At the conclusion of that meeting I said, I think you guys are on the right track. I think you’re going to have a wonderful ministry here. I'm not the guy for it, but I trust that God will send you the right guy."

They said, "OK, OK. Could you come back next week and bring your wife?"

And I said, "You realize, I'm not the right guy for this job."

And they said, "Well can you come back and bring your wife?"

And I said, "OK."

I brought Joyce up the next week. And they talked to her and she talked to them and they we all talked some more together and at the end of that meeting, I said, " I just praise God for your vision and commitment. I will be praying that God will send you the right person."

They said, "would you pray about you coming?"

I said, "Well sure, but I don’t have any training for this.  I haven’t finished my degree at Ozark.

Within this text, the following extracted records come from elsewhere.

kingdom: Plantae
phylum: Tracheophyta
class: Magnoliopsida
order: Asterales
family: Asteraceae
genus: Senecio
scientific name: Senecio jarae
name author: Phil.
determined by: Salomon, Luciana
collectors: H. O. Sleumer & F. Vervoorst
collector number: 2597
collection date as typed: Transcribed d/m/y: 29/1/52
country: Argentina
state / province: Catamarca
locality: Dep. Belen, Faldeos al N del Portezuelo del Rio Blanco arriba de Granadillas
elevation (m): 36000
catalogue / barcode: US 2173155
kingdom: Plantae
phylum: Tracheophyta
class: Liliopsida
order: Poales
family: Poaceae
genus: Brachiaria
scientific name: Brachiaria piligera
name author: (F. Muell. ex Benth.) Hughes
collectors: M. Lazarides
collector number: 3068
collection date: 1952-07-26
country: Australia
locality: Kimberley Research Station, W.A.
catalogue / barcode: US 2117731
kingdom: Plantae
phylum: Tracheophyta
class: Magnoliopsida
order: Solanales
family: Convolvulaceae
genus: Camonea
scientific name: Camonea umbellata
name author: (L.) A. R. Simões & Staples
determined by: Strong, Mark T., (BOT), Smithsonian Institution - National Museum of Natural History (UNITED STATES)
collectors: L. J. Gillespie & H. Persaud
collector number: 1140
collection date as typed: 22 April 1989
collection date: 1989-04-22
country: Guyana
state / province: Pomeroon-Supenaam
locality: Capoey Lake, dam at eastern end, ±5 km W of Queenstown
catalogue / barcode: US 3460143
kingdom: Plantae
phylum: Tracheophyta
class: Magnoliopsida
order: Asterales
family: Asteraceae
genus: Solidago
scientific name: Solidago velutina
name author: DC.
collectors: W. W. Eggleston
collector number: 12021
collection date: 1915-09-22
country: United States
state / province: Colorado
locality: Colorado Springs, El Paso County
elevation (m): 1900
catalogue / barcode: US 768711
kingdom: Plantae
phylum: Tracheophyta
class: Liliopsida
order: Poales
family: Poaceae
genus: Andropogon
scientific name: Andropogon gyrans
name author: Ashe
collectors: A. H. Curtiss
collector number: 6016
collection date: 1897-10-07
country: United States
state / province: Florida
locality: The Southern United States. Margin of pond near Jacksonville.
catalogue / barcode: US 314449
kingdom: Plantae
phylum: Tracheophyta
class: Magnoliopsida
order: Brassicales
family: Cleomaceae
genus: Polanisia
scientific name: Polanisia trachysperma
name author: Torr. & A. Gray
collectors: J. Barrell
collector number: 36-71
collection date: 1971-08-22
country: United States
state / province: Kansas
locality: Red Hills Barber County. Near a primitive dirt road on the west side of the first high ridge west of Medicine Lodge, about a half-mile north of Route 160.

I'm just absolutely not what you're looking for."

They said, "Just pray about it and talk to us again in 2 or 3 weeks."

Couple weeks later I get home from a church board meeting.

Joyce was gone, but there was a note on the table that said, "Had to run to the store. Will be right back. Oh, the board from Springfield called. They asked if you were still interested in the job. I told them Yes. They’re voting on you now. Call them back."

I thought, They’re voting on me? How can they be voting on me? I thought we had another week.

 About that time Joyce comes back and I said, "They’re voting on us?"

She said, "Yeah, I didn’t know if you’d talked to them and maybe told them something."

I said, "No. We've talked about this and prayed about it."

She said, "I don’t know if I can live in the middle of noisy Springfield right by the campus. I'm a small town girl."

I said, "I still don’t know that I know anything that I would need to know to do that."

About then the phone rang and he said, "Dave, we just voted unanimously to hire you. Will you come?"

I said, "Just a second", and I put my hand over the pine, and said, "Joyce, they voted for us, what do we do now? "

And she said, "If this doesn’t look like God railroading us into something, I don’t know what it would be."

And I said, "So you think we ought to go?"

She said, "I don’t think we have a choice."

And I said, "So I guess we’ll go."

So we came.  On July 1st, 1978, we moved to Springfield.

And all I knew was, Roy Weece is a good campus minister and I can try to do some things I know he does, and that’s it.